What is Object (in Active Directory)?

Object is the basic element of Active Directory in Microsoft Windows Server family that represents something on the network, such as a user, a group, a computer, an application, a printer, or a shared folder.

How It Works

Objects have attributes that define and describe them. For example, the attributes of a user object might include the user’s name, e-mail address, and phone number. All objects of the same type or class have the same set of attributes, but they are distinguished from each other by having different values for at least one of these attributes. Some attributes are required to have values (such as the First Name attribute of a user object), while other attributes can be optional (such as Telephone Number).

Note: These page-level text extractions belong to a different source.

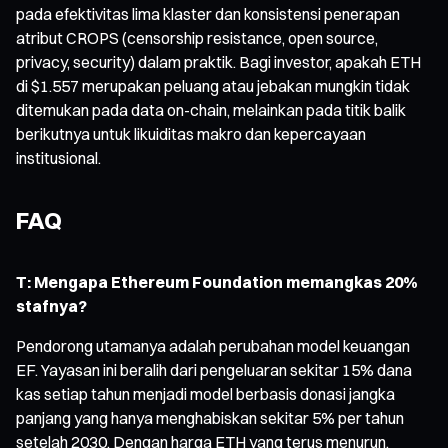
pada efektivitas lima klaster dan konsistensi penerapan
atribut CROPS (censorship resistance, open source,
privacy, security) dalam praktik. Bagi investor, apakah ETH
di $1.557 merupakan peluang atau jebakan mungkin tidak
ditemukan pada data on-chain, melainkan pada titik balik
berikutnya untuk likuiditas makro dan kepercayaan
institusional.
FAQ
T: Mengapa Ethereum Foundation memangkas 20%
stafnya?
Pendorong utamanya adalah perubahan model keuangan
EF. Yayasan ini beralih dari pengeluaran sekitar 15% dana
kas setiap tahun menjadi model berbasis donasi jangka
panjang yang hanya menghabiskan sekitar 5% per tahun
setelah 2030. Dengan harga ETH yang terus menurun,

objects in Active Directory
Creating new objects in Active Directory

You can group objects by placing them into container objects (containers) such as the ones following:

  • Domains: The fundamental units of Active Directory that share common administration, security, and replication requirements. Domains can also be grouped into domain trees and forests to reflect the administrative structure of an enterprise. 
  • Organizational units (OUs): Container objects that are used to organize other directory objects. OUs make possible the hierarchical structure of Active Directory, in which objects are grouped according to common functions and purposes to simplify network administration. The hierarchical grouping of objects and OUs also simplifies the process of searching Active Directory for information about network resources. 

Access to an object in Active Directory is based on the object’s discretionary access control lists (DACLs), which list the users and groups authorized to access the object and their access levels. You can group objects with similar security requirements into OUs to simplify assignment of permissions to the objects and to facilitate administration and control of network resources.

You can assign permissions to objects by using Active Directory Users and Computers, a snap-in for Microsoft Management Console (MMC).

Objects can be referenced by name by using

  • Distinguished names: Analogous to absolute paths of objects within a file system. The distinguished name of an object specifies complete information about the object’s location within Active Directory and includes the domain name, names of OUs that it belongs to, and the name of the object itself. Each object in Active Directory must have a unique distinguished name. 
  • Relative distinguished names: Analogous to relative paths of objects in the current directory of a file system. The relative distinguished name of an object is the portion of the distinguished name that is unique to the object. Any two objects in the same OU must have unique, differing relative distinguished names. 

The most common types of objects in Active Directory are as follows:

  • User account objects: Required for users to log on to the network. 
  • Group objects: Collections of user accounts, computers, or other groups created for organizational purposes or for assigning permissions to shared resources. 
  • Computers: Represent machines that belong to the domain. 
  • Shared folders: Pointers to shared folders on a server on the network. If you create a shared folder on a computer running Windows 2000, an associated shared folder object is automatically created in Active Directory. 
  • Printers: Pointers to printers on the network. If you create a network printer on a machine running Windows 2000, an associated printer object is automatically created in Active Directory. 
  • OUs: Containers for organizing other objects in a hierarchical fashion.


  • When you use Active Directory Users and Computers to view the property sheet for an object, the Security tab, which displays the Active Directory permissions assigned to that object, is usually not visible. Choose Advanced Features from the View menu to make this tab visible.
  • If you have resources such as shared folders or printers on computers that are not running Windows 2000, you must manually publish information about these resources in Active Directory if you want users to be able to locate and access them through Active Directory. You do this by adding the appropriate type of object for that resource to Active Directory and having it point to where the resource is located on the network.
  • When you create a new Active Directory object, you usually use a wizard to specify values for the important attributes of the object. You can specify other attributes after the object is created by opening the property sheet for that object.